Il y avait dans l’attitude névrotique de Stéphane, une certaine nostalgie du pays des ancêtres mythiques, des héros imaginaires qui viennent à votre rescousse lorsque vous êtes dans la détresse. Stéphane vénérait ses figurines comme de véritables idoles. Il y a ceux qui posent un crucifix au-dessus de leur lit et ceux qui y mettent des figurines sous blister à la place.

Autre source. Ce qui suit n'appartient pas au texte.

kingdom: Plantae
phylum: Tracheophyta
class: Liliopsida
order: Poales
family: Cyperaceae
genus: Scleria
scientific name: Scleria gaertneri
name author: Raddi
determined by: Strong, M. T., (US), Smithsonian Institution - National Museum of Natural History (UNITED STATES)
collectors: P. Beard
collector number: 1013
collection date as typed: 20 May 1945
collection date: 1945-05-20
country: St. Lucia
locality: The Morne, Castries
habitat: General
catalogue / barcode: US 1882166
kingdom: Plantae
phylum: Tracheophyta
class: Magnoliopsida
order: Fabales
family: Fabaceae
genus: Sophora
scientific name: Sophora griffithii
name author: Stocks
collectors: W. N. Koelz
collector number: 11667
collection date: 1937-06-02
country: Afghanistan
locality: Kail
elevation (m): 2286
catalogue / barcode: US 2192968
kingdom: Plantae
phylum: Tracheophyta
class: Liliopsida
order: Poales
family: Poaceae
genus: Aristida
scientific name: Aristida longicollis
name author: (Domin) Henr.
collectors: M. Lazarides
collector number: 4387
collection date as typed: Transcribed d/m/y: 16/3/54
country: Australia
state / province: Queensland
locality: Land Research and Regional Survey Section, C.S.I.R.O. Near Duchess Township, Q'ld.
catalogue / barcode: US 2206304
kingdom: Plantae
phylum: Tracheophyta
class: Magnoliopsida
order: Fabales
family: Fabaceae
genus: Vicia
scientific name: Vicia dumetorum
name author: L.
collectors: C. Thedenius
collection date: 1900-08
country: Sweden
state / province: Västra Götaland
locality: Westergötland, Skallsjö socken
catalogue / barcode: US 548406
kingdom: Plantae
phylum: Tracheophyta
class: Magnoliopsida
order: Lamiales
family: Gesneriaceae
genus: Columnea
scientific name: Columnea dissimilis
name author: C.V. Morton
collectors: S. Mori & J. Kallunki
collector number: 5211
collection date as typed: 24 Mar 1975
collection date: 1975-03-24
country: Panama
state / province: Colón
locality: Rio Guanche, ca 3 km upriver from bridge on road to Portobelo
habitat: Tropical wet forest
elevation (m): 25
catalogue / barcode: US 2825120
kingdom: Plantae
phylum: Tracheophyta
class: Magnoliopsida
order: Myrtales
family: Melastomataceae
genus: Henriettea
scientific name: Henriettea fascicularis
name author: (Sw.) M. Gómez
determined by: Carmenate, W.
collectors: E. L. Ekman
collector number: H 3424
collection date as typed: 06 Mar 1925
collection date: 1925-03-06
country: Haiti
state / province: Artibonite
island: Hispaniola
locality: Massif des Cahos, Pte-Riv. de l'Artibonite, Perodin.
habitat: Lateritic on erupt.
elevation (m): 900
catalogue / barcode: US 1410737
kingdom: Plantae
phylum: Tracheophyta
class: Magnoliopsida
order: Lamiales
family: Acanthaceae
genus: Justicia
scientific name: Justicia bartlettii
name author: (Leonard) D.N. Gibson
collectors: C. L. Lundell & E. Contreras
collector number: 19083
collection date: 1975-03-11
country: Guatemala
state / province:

Après tout, Jésus et Superman ne sont peut-être pas si différents que cela.
[…]
(1). Groupe militaire indépendant défendant les chrétiens d’Irak
(2). In Real Life (dans la vraie vie)
(3). Jeu de Rôle
(4). Câlins gratuits qui sont des prétextes à combler le vide affectif du monde réel qu’on entretient sur les réseaux sociaux.